# Page-level text extractions:
++++++++++

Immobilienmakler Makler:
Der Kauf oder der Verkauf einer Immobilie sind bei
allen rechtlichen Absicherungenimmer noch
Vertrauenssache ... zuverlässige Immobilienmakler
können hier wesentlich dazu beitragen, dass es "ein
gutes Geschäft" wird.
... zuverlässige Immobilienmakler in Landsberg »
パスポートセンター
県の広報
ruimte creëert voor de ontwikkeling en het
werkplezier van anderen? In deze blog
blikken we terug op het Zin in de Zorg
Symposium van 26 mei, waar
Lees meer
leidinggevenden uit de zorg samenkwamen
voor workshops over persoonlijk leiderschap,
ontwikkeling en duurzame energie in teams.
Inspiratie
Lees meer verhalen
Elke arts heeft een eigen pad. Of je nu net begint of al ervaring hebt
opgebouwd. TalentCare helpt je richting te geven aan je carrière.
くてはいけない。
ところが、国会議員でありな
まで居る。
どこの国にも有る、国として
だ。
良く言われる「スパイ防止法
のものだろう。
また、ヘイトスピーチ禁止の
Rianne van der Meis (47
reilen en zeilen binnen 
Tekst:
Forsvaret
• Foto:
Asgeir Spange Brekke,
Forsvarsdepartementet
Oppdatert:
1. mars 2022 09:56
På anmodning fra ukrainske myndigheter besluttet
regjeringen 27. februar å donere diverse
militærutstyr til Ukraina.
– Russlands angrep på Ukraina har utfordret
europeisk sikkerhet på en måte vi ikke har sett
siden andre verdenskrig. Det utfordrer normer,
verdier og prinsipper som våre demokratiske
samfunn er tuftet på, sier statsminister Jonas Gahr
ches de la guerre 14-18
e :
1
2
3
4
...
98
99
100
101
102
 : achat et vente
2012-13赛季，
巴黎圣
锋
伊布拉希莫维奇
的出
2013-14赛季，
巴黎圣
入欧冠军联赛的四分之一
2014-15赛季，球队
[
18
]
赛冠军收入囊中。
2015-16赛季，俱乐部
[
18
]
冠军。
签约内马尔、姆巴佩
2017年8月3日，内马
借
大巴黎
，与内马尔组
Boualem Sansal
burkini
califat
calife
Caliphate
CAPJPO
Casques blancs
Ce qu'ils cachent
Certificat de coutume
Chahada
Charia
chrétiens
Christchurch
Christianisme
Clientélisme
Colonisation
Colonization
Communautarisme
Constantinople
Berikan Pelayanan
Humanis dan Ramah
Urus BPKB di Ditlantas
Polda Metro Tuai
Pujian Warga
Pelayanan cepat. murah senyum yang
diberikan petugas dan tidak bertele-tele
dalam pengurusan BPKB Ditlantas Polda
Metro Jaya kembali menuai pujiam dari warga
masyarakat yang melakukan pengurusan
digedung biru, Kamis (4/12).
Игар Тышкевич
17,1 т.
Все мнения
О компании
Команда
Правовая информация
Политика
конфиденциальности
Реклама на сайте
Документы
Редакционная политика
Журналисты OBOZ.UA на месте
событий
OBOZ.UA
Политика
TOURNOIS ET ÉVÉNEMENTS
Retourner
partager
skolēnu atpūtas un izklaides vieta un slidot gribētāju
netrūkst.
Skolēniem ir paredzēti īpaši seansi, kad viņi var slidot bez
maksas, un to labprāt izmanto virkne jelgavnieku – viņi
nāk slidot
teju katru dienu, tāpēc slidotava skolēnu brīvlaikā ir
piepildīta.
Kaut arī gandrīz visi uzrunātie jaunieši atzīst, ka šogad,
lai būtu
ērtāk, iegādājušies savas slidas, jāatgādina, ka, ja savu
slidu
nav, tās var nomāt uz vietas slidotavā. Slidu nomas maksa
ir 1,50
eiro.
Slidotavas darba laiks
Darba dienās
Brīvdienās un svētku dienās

++++++++++

# Aim of the task:
Give the number of lines in the records above that contain "dienās", with no other words.

# Completed task:
2